Expression profiling by high throughput sequencing
Summary
High-throughput RNA-sequencing has now become the gold standard method for whole-transcriptome gene expression analysis. It is widely used in a number of applications studying various transcriptomes of cells and tissues. It is also being increasingly considered for a number of clinical applications, including expression profiling for diagnostics or alternative transcripts detection. However, RNA sequencing can be challenging in some situations, for instance due to low input quantities or degraded RNA samples. Several protocols have been proposed to overcome some of these challenges, and many are available as commercial kits. Here we perform a comprehensive testing of three recent commercial technologies for RNA-seq library preparation (Truseq, Smarter and Smarter Ultra-Low) on human reference tissue preparations, for standard (1ug), low (100 and 10 ng) and ultra-low (< 1 ng) input quantities, and for mRNA and total RNA, stranded or unstranded.

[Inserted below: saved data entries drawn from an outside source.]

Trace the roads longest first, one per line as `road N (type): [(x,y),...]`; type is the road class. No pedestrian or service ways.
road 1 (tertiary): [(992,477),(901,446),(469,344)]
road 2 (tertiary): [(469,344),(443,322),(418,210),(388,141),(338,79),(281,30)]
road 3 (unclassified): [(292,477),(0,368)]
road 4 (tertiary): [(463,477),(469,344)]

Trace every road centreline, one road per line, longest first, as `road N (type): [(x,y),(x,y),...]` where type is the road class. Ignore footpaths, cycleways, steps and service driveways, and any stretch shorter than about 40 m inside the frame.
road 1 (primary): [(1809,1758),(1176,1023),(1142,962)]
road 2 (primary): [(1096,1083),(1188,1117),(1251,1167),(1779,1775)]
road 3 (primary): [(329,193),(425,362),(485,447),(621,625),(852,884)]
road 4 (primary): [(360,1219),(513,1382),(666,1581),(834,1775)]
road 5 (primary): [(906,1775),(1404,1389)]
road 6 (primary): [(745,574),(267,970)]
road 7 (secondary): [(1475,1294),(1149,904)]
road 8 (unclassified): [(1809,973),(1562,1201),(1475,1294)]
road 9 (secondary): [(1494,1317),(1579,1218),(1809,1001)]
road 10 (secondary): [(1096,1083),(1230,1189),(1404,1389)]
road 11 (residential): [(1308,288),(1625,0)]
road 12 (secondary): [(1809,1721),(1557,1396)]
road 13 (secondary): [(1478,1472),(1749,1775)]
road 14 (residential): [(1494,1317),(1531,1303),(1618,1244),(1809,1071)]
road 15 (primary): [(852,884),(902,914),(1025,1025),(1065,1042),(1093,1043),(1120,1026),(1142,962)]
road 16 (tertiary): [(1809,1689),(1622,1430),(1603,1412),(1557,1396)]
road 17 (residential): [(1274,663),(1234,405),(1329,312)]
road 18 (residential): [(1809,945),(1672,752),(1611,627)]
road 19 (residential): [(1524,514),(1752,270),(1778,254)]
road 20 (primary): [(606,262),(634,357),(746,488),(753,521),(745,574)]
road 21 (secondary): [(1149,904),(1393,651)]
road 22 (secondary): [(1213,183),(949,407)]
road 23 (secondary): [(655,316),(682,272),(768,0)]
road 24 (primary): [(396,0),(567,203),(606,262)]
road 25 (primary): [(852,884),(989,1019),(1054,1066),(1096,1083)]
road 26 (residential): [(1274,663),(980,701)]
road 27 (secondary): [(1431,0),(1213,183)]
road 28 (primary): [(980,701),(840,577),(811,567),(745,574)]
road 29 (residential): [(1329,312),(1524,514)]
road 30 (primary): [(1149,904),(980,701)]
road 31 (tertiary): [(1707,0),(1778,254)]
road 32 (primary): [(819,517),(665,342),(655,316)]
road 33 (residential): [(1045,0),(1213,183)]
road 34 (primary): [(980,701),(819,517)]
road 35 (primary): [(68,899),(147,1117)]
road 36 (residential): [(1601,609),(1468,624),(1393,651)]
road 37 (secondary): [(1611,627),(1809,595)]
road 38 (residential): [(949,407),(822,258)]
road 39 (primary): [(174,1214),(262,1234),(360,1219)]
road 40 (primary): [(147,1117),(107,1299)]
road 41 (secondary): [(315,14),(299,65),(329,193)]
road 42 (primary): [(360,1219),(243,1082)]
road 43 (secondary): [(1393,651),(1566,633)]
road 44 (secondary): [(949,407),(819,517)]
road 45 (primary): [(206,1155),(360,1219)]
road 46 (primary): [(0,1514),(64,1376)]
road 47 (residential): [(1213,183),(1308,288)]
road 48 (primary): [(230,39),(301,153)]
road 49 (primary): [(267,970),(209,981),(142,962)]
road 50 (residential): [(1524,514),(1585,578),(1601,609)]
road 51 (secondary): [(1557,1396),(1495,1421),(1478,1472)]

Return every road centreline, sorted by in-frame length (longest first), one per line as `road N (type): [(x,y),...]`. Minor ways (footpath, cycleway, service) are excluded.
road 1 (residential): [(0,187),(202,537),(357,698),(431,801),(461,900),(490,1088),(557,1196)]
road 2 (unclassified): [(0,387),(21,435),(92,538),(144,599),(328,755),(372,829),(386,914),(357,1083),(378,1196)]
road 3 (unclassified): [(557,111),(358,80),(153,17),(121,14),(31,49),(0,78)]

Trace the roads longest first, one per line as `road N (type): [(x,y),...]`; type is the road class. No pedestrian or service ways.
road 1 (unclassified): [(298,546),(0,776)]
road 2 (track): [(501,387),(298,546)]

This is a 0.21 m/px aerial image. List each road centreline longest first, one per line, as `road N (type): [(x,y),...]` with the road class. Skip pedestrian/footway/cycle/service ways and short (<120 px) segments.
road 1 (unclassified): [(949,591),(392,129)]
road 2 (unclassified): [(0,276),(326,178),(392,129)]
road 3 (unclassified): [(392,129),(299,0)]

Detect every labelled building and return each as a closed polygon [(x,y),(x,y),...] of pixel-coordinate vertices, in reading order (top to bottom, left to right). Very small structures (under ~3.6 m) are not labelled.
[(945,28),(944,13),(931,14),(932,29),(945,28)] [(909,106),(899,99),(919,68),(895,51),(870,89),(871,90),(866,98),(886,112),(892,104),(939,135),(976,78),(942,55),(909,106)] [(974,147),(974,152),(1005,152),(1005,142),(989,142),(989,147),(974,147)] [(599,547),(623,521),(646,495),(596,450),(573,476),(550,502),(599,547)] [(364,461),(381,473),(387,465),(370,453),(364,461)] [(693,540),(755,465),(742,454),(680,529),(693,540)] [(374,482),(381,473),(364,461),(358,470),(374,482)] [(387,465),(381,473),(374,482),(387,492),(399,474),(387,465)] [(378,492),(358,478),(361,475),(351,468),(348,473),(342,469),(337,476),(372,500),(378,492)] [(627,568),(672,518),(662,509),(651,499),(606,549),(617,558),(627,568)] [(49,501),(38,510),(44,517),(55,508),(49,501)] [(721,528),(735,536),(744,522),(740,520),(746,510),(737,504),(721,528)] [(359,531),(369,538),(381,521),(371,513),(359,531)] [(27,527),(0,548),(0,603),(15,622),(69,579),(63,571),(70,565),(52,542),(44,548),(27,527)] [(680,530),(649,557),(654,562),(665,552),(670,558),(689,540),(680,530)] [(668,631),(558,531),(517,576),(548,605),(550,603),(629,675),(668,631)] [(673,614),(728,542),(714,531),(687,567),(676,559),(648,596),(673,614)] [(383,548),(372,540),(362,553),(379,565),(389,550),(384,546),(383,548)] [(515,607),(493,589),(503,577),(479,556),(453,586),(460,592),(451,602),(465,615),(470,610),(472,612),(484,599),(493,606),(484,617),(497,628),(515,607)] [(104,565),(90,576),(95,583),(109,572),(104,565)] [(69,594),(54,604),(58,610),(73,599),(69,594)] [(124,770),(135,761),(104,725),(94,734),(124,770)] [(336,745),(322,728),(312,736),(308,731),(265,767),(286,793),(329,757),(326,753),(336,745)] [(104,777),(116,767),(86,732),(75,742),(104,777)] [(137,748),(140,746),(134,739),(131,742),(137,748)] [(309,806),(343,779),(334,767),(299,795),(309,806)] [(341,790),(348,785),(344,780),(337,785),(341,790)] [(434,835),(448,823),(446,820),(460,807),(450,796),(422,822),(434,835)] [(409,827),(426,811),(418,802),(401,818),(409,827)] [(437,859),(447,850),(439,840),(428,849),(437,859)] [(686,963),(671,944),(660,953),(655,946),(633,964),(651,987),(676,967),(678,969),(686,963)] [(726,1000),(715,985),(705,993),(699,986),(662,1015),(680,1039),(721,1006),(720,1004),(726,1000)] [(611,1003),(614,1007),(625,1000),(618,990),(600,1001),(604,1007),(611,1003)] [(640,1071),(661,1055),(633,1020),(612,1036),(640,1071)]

We analyze the results using read quality and alignments metrics, gene detection and differential gene expression metrics. Overall, we show that the Truseq kit performs well at 100 ng input quantity, while the Smarter kit shows degraded performances for 100 and 10 ng input quantities, and that the Smarter Ultra-Low kit performs quite well for input quantities < 1 ng. All the results are discussed in details, and we provide guidelines for the selection of a RNA-seq library preparation kits by biologists.
Overall design
RNA-seq profiles of Human Universal Reference Total RNA (Clontech) and Human Brain reference RNA (Ambion) were generated by deep sequencing, in duplicate, using Illumina HiSeq2000 or 2500 sequencers.